---
name: popiskill-audio-stt-local-v1
description: Transcribe audio or video through the PopiArt runtime baseline for local-first speech-to-text. Use this when the user wants a PopiArt-managed STT path for transcripts, captions, or analysis without manually running local scripts.
tags:
  - official
  - runtime
  - audio
  - stt
  - local
version: v1
model_type: audio
estimated_duration_s: 120
default_profile: true
profile_description: Official PopiArt runtime baseline for local-first speech-to-text transcription.
---

# PopiArt STT Local

This is an official PopiArt runtime catalog skill.

- `Popiart_skillhub` owns the public skill definition.
- `popiartServer` owns registration, execution, jobs, artifacts, and transcript outputs.
- `PopiNewAPI` owns any managed speech-model routing that sits behind the server boundary.
- `popiartcli` owns source upload ergonomics, `run`, `jobs`, and artifact retrieval.

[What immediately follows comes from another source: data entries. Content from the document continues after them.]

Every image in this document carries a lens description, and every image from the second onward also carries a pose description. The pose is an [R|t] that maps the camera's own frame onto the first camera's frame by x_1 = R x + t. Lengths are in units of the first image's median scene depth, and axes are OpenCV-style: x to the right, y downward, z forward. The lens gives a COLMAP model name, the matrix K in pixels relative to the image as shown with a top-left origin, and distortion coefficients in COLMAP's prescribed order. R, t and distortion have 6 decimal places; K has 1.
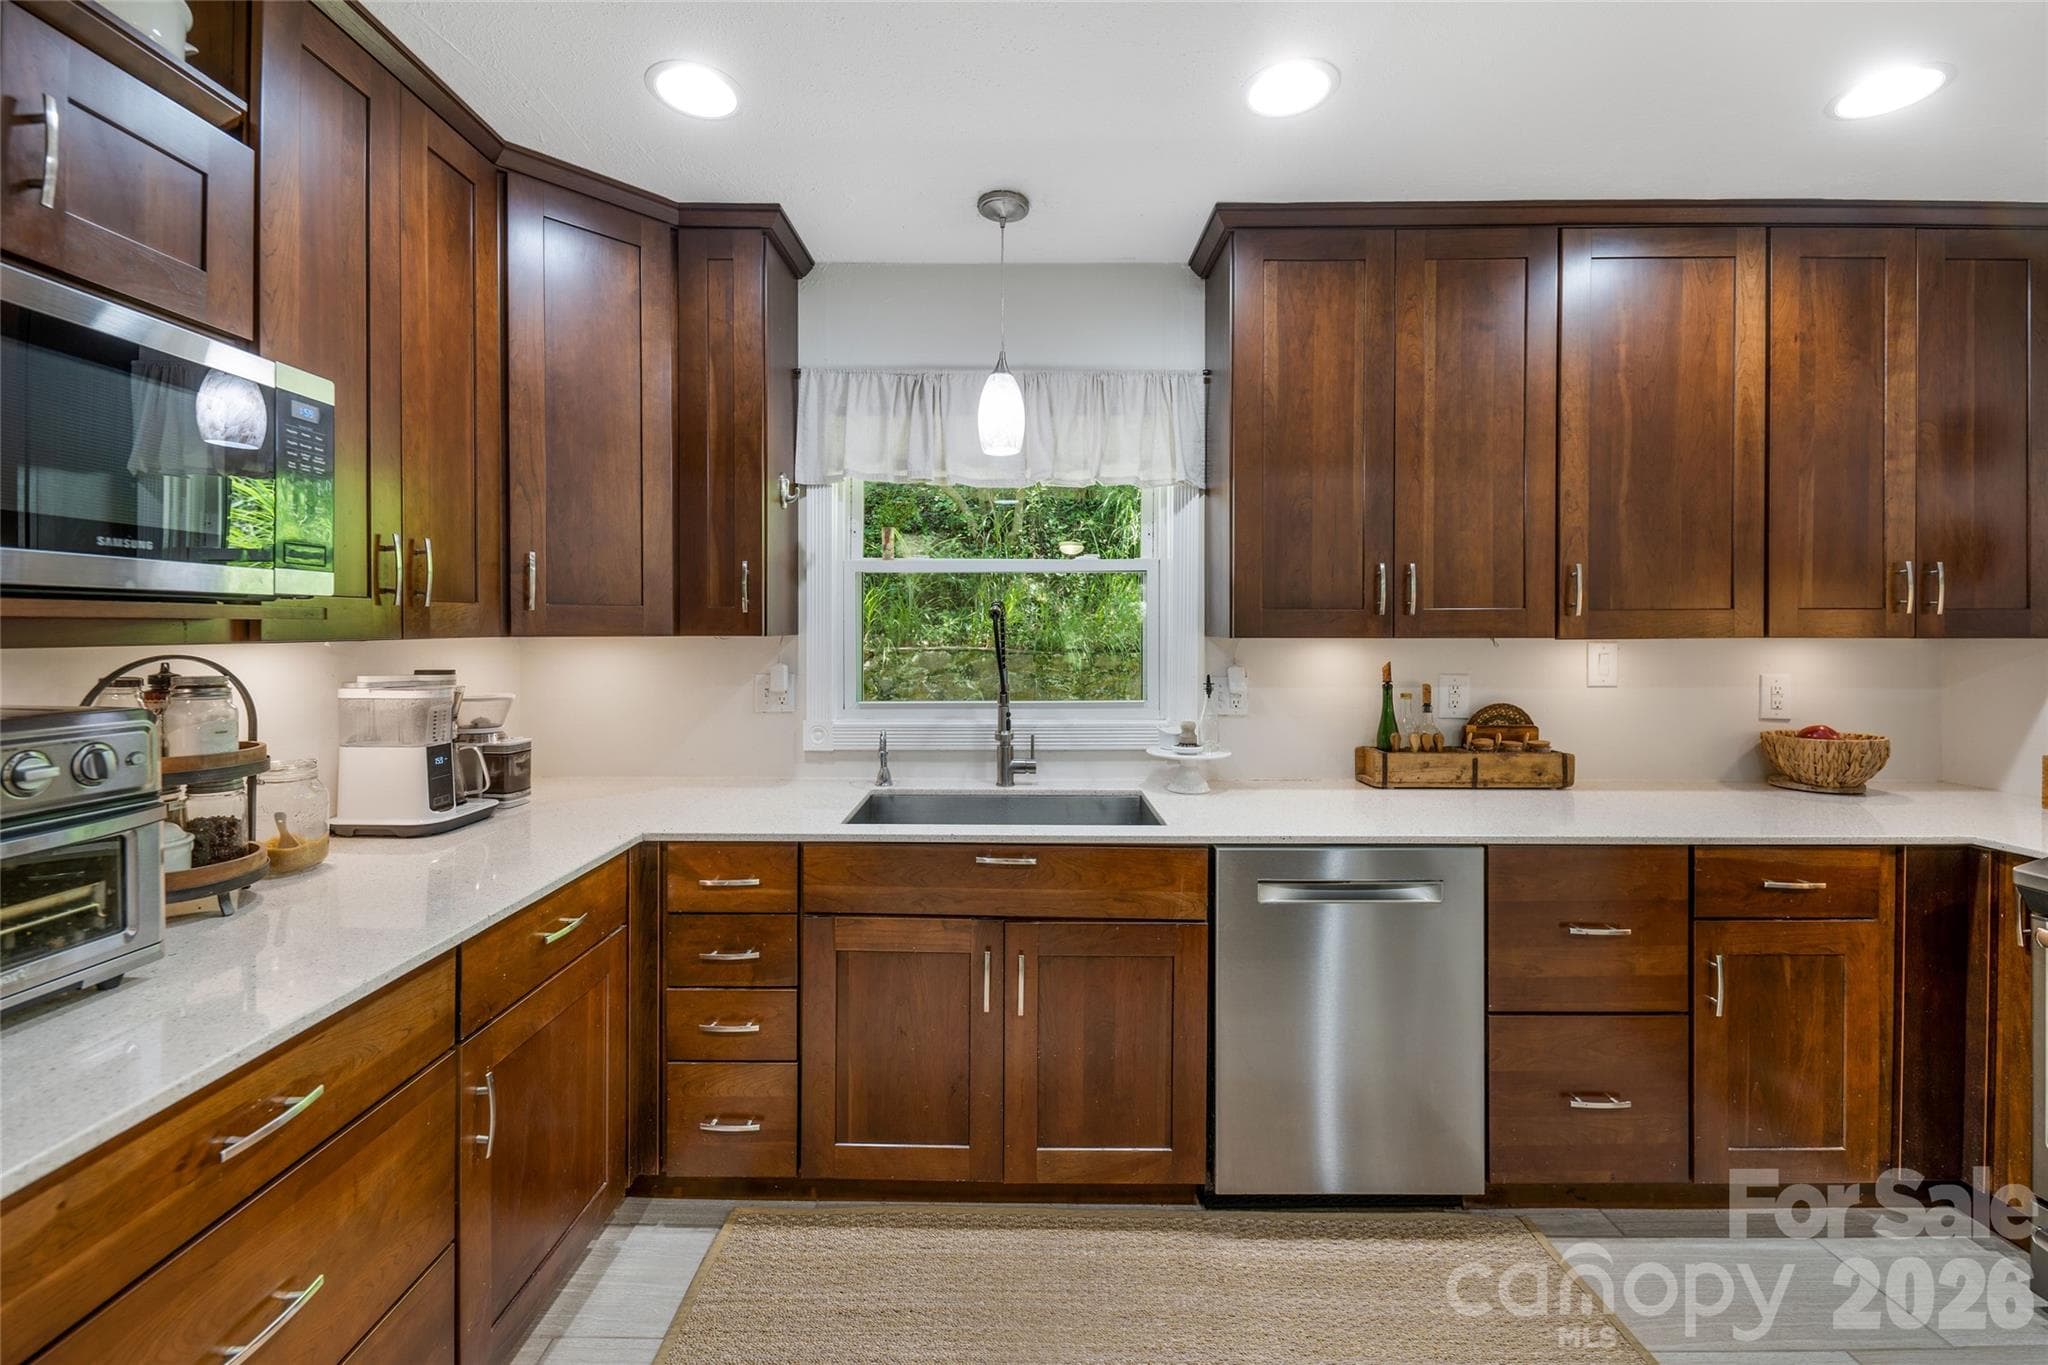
lens RADIAL K [[840.1, 0, 1019.1], [0, 840.1, 637.1], [0, 0, 1]] dist [0.006067, -0.000525]
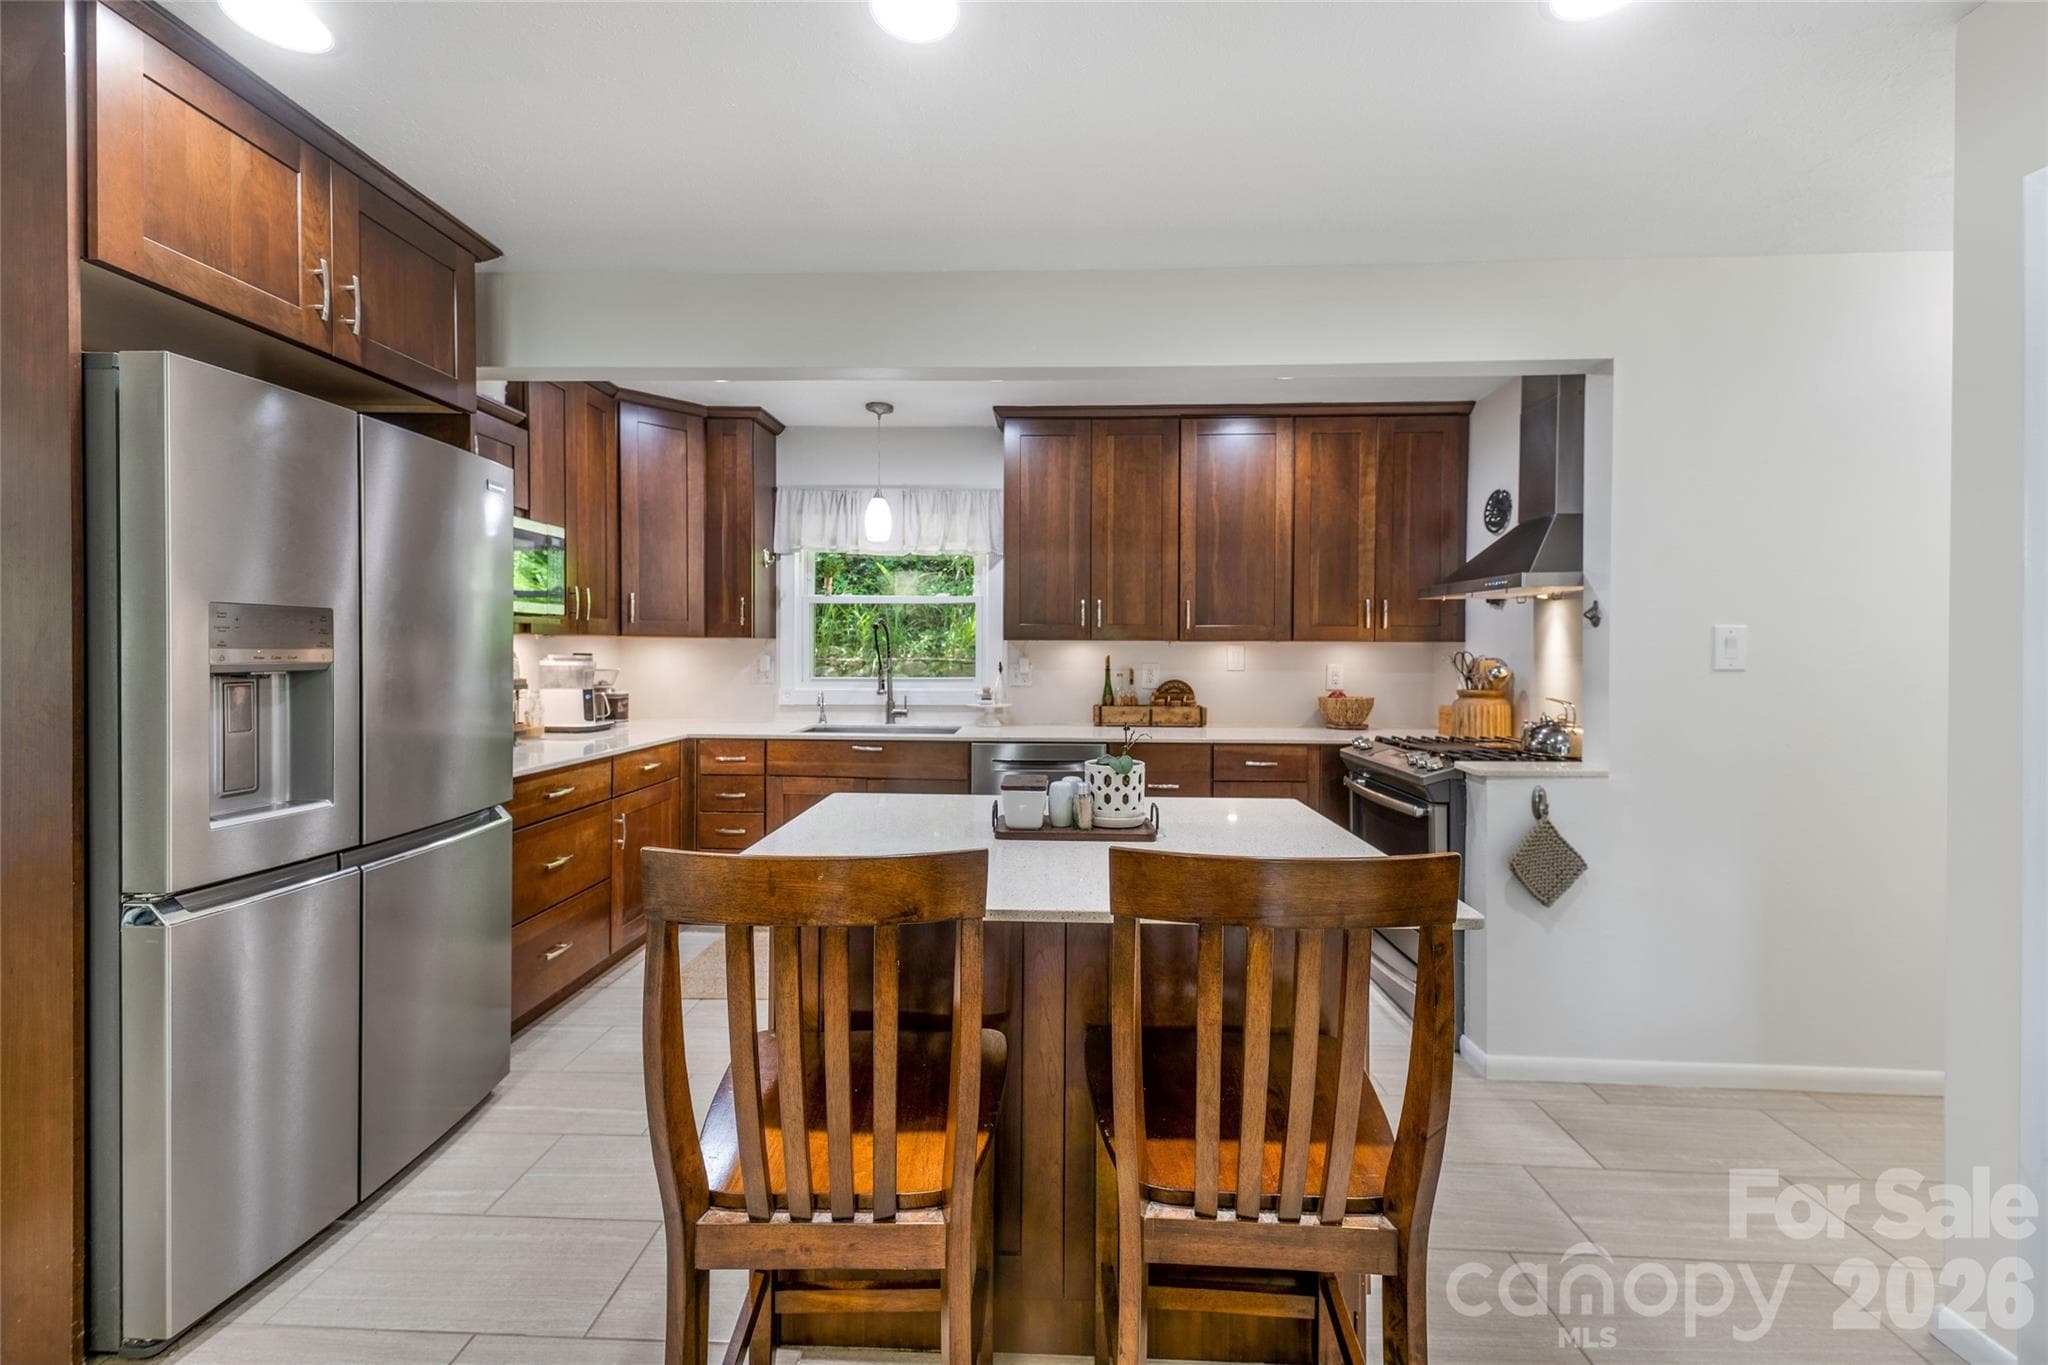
lens RADIAL K [[817.4, 0, 1025.0], [0, 817.4, 663.9], [0, 0, 1]] dist [0.020809, -0.000087]
pose [[0.999433, 0.005325, -0.033246, 0.359353], [-0.005133, 0.999970, 0.005864, 0.042587], [0.033276, -0.005690, 0.999430, -0.791328]]
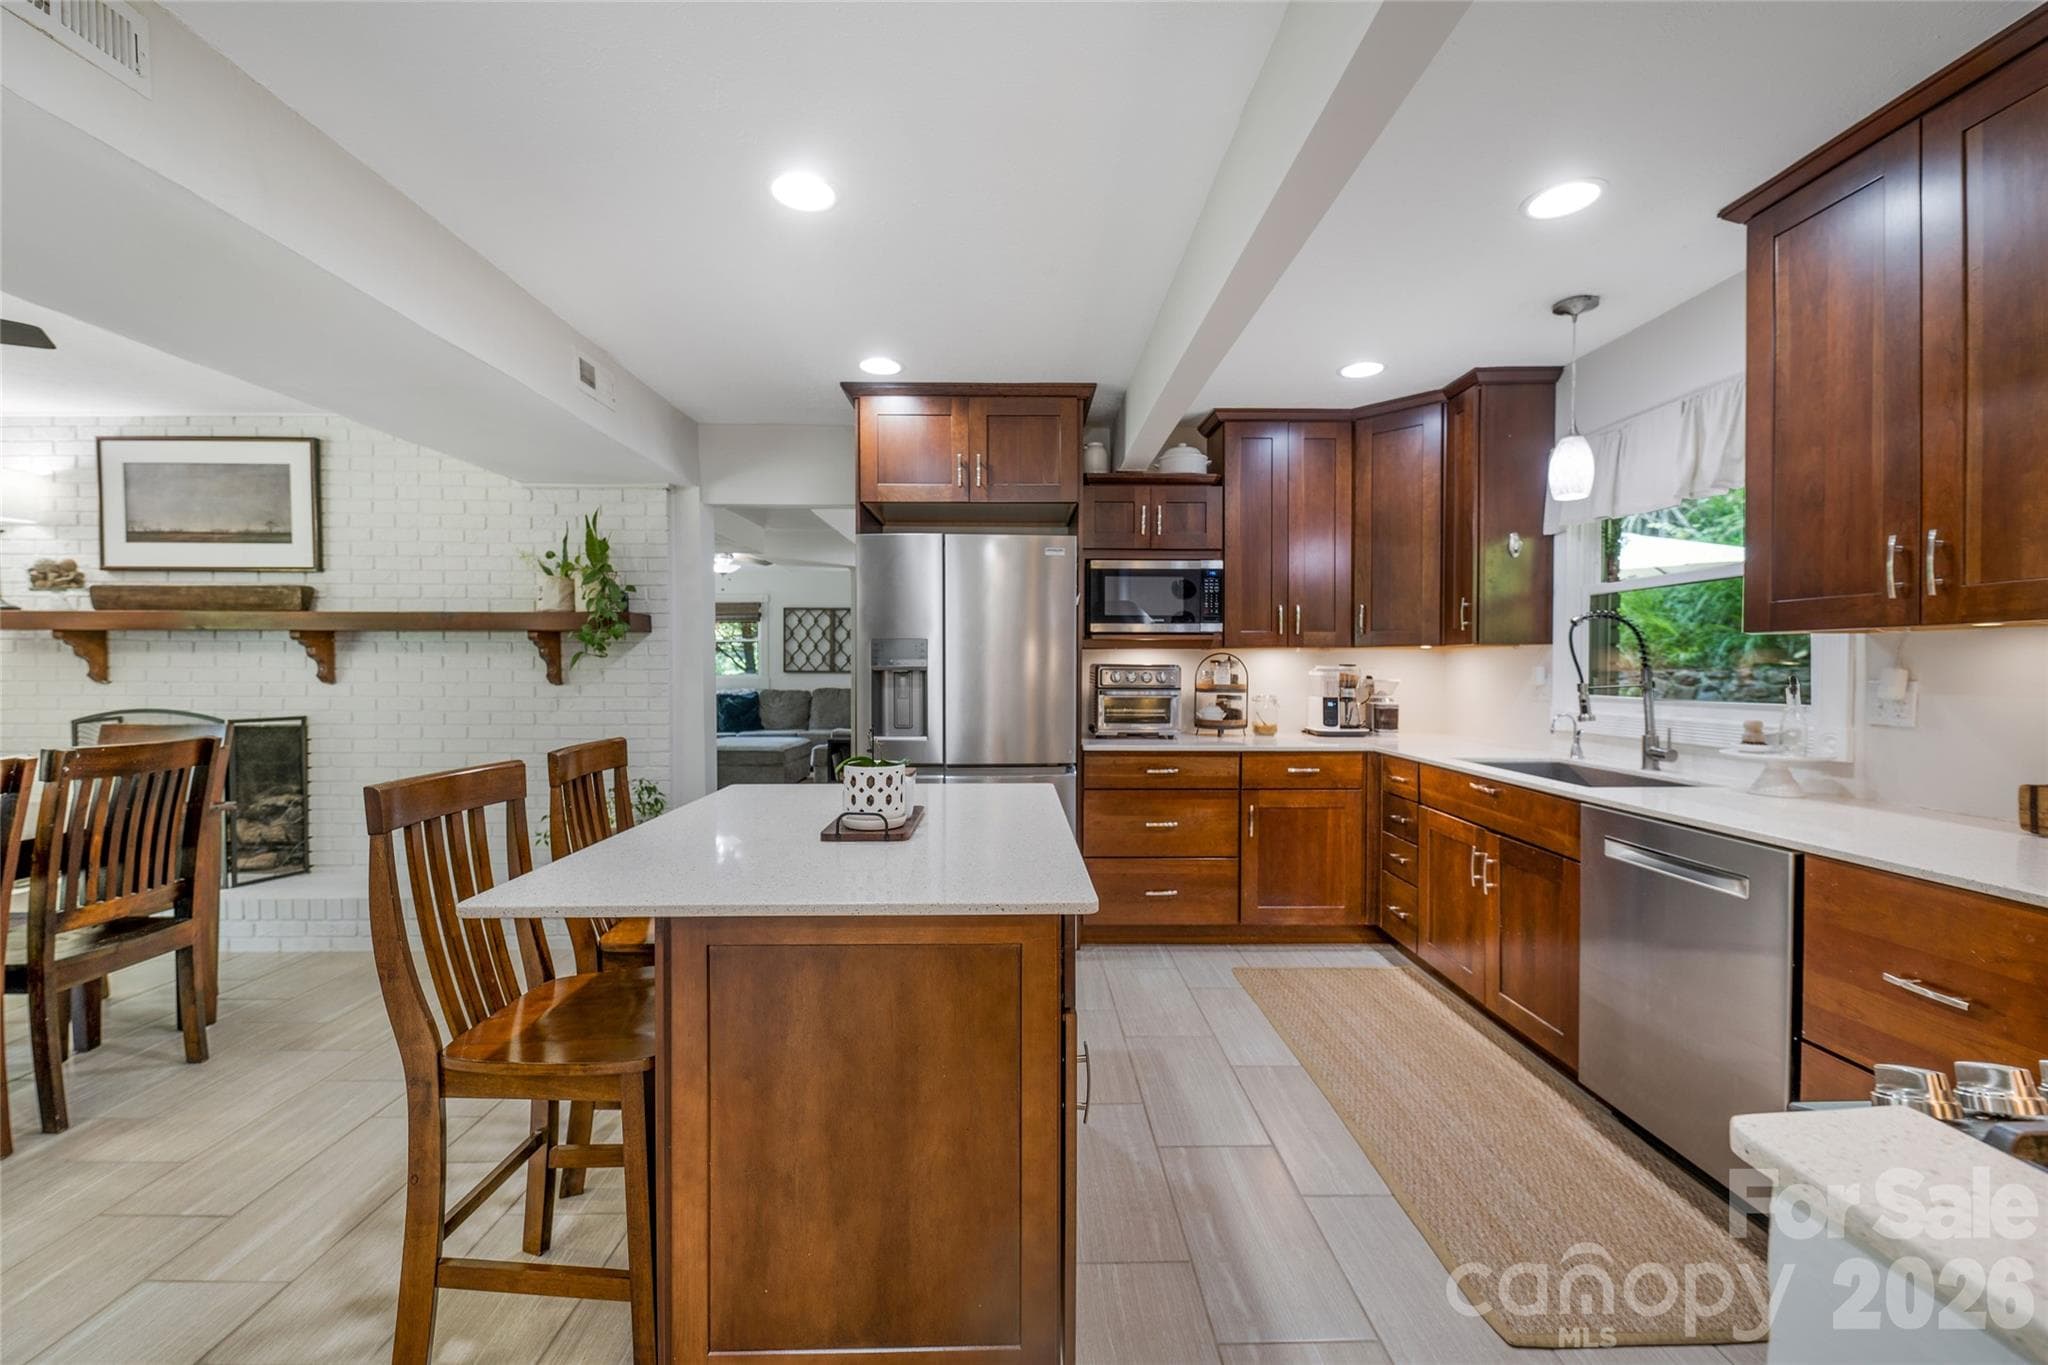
lens RADIAL K [[818.4, 0, 1024.0], [0, 818.4, 682.5], [0, 0, 1]] dist [0.018972, -0.010997]
pose [[0.022822, 0.018385, -0.999570, 1.212249], [-0.009441, 0.999790, 0.018174, 0.049520], [0.999695, 0.009023, 0.022991, 0.125273]]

Use it when the goal is to:

- transcribe one audio or video source into text
- produce a quick transcript or caption draft through PopiArt
- keep the workflow inside PopiArt instead of manually running local STT scripts

Do not use it for:

- text-to-speech output
- full dubbing workflows
- direct provider-key experiments outside PopiArt

## Required input

- one media source:
  - `source_artifact_id`, or
  - `audio_url`, or
  - `video_url`

## Optional input

- `language`
- `backend`
- `model`
- `diarization`
- `timestamps`
- `format`
- `prompt`
- `notes`

## Workflow

1. Prefer `source_artifact_id` when the source clip already comes from PopiArt.
2. Use `audio_url` or `video_url` only when the source already lives at a stable URL.
3. Run the skill through `popiart`.
4. Wait for completion.
5. Pull transcript artifacts or read direct text fields from the result.

## Command pattern

```sh
popiart run popiskill-audio-stt-local-v1 --input @params.json --wait
```

Inline example:

```sh
popiart run popiskill-audio-stt-local-v1 --input '{"source_artifact_id":"art_123","language":"zh","timestamps":true}' --wait
```

## Payload template

```json
{
  "source_artifact_id": "art_123",
  "language": "zh",
  "backend": "auto",
  "model": "default",
  "diarization": false,
  "timestamps": true,
  "format": "text"
}
```

## Output handling

After the job finishes:

- read `job_id`
- inspect `text` when the runtime returns inline transcript text
- inspect `artifact_ids` for transcript, subtitle, or segment artifacts
- use `popiart artifacts pull <artifact-id>` when a local transcript file is needed

## Operating guidance

- For local media files, upload first with `popiart artifacts upload ./clip.wav --role source`.
- `video_url` is acceptable when the runtime extracts audio server-side.
- If the user needs spoken audio output instead, switch to `popiskill-audio-tts-multimodel-v1`.